A comparison with other 2D material-based SPR sensor structures utilizing a silver plasmonic layer is presented in

Table 1. Angular interrogation-based sensor performance comparison.

Structure	Wavelength (nm)	Sensitivity (deg/RIU)	FOM (RIU−1)	Reference
BK7/Ag/BP/Graphene	633	217	–	[35]
BK7/Ag/BP/WSe2	633	279	–	[35]
BAK1/Ag/WS2/FASnI3/BP	633	402	48.2	[60]
BK7/ZnO/Ag/BaTiO3/WS2	633	235	63.51	[61]
BK7/ZnO/Ag/BaTiO3/MoS2	633	195	20.67	[61]
BK7/ZnO/Ag/BaTiO3/Graphene	633	168	58.33	[61]
BK7/Ag/Graphene	457.5	300.26	33.25	[62]
CaF2/TiO2/Ag/PtSe2/WS2	632.8	240.1	78.46	[63]
BK7/Ag/TiO2/Graphene	480	302.26	33.76	[64]
CaF2/Ag/BP/WS2	633	375	65.78	[59]
BK7/Ag/Au/BaTiO3/Graphene	633	294	42.13	[65]
BK7/Ag/WS2/BaTiO3/BP	633	370	60	[66]
BK7/Ag/12 layers BP (AC)	633	211.1	–	[67]
BK7/Ag/12 layers BP (ZZ)	633	287.9	–	[67]
FS/TiO2/Ag	632.8	251.5	52.3	This work
FS/TiO2/Ag/BP (AC)	633	324.5	37.8	This work
FS/TiO2/Ag/BP (ZZ)	628	351.2	44.7	This work

. It is clear that the simple structure exhibited a significant increase in RI sensitivity due to the incorporation of 2D material, optimized parameters, and source wavelength adjustment, which was demonstrated using an innovative approach. While some structures may demonstrate a higher sensitivity or FOM compared to the proposed design, their complexity often makes them more challenging to manufacture, such as in matching the lattice parameters of 2D materials. In contrast, combining structural simplicity with parameter optimization can yield comparable results. In the 2D material-based SPR sensors listed in Table 1, the nearest to our design is a structure employing the 2D materials of BP and WS₂ with the use of a coupling prism of CaF₂ [59]. In this case, both high RI sensitivity and FOM are achieved simultaneously. Additionally, adjusting the source wavelength can further enhance the sensor’s performance. This wavelength tunability allows for increased sensitivity across the entire range of the analyte RI and is a significant advantage since it does not require any modifications to the sensing structure.

5. Conclusions

In this paper, a comprehensive analysis of reflectance responses in the angular domain was presented for a simple SPR structure including a silver layer. The silver layer thickness, together with the RI of a coupling prism and the source wavelength, was varied to obtain insights into the behavior of the sensor and enable the optimization of its performance. This approach was taken for aqueous solutions of NaCl based on RI sensitivity, the reflectance minimum, and the FOM. Additionally, the analysis was extended to the SPR structure’s modification with 2D material, two monolayers of BP, for which SPP propagation along ZZ and AC directions was considered.

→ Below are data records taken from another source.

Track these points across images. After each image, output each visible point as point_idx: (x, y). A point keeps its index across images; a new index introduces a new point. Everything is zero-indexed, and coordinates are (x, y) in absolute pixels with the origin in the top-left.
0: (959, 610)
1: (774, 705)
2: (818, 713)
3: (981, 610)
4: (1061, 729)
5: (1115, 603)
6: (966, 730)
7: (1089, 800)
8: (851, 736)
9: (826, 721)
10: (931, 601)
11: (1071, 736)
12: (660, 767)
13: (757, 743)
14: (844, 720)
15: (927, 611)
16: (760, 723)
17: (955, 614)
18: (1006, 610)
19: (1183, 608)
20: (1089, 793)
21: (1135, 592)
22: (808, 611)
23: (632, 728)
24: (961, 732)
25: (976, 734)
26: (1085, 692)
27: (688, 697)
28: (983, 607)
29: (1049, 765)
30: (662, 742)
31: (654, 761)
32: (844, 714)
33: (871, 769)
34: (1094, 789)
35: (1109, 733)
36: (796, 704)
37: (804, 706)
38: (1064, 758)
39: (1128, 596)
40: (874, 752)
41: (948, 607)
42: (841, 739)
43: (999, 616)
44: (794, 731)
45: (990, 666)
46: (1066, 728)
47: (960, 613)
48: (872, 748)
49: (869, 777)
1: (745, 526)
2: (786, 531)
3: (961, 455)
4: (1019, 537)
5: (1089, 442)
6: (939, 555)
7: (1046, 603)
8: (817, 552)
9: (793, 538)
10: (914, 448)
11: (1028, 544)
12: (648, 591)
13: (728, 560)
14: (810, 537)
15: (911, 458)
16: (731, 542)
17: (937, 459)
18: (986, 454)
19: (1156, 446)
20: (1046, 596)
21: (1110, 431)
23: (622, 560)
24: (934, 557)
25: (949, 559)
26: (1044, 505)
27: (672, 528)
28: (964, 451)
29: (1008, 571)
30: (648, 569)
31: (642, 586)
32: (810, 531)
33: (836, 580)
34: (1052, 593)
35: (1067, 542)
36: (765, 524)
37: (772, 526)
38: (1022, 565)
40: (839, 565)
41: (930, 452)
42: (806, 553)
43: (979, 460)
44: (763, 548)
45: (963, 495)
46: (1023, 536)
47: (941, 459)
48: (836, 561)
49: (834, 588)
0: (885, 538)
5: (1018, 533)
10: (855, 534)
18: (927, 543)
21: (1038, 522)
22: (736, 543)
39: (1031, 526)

For the selected structure, the optimization gave a wavelength of 632.8 nm, a thickness of 50 nm for the silver layer, and a fused silica coupling prism. The achieved RI sensitivity varied in a range of 193.9–251.5 deg/RIU, with the highest FOM value being 52.3 RIU⁻¹. The optimization was extended to a similar structure with the addition of two monolayers of BP in both the AC and ZZ directions. The optimization results included a thickness of 50 nm for the silver layer and the achieved RI sensitivity, which varied in the range of 269.1–351.2 deg/RIU at the optimized wavelength of 628 nm, with the highest FOM reaching 44.7 RIU⁻¹ for the ZZ direction.

The simple plasmonic structure design is advantageous from a manufacturing standpoint. More complex structures with an increasing number of degrees of freedom may be affected by manufacturing tolerances. The results of the optimization indicate that the innovative approach of adjusting the wavelength of a source using a 1DPhC including a defect layer combined with an LED has potential in the development of more efficient and accurate sensors employing a simple plasmonic structure.